§ **Excerpted data**:

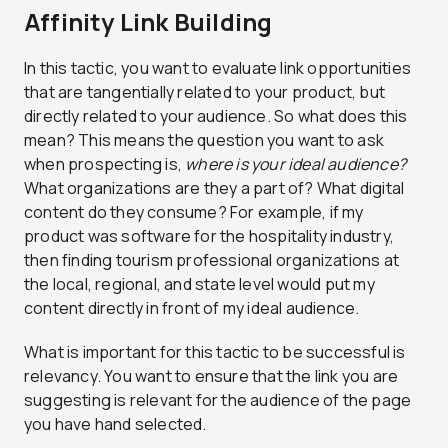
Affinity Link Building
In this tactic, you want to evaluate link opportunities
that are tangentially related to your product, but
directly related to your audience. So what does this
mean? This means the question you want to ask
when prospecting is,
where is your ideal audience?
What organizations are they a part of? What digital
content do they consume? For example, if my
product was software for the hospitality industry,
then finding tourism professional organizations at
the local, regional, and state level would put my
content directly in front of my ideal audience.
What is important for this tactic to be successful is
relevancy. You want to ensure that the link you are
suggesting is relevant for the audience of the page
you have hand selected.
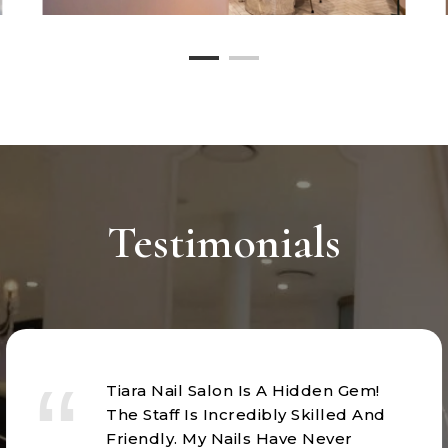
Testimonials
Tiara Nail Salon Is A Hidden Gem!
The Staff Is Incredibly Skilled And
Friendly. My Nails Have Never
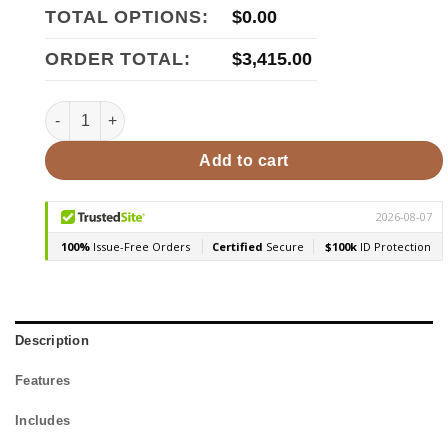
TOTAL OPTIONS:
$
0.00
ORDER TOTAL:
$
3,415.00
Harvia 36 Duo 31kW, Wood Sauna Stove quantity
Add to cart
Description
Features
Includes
...
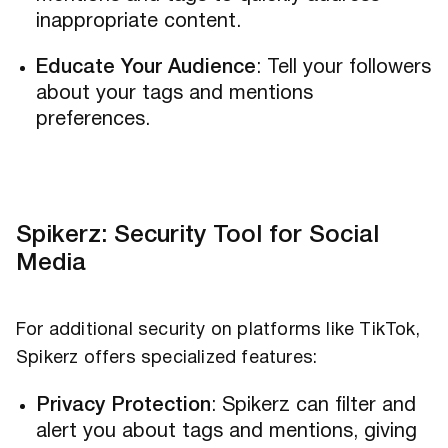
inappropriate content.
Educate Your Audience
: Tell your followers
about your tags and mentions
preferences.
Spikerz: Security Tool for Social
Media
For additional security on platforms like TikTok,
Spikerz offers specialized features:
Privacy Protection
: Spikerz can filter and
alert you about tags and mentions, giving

§ **What is needed**: Out of the listing above, reproduce exactly the lines from the one with "can filter and" up to and including the one with "alert you about tags and mentions, giving".

§ **Result of this task**:
: Spikerz can filter and
alert you about tags and mentions, giving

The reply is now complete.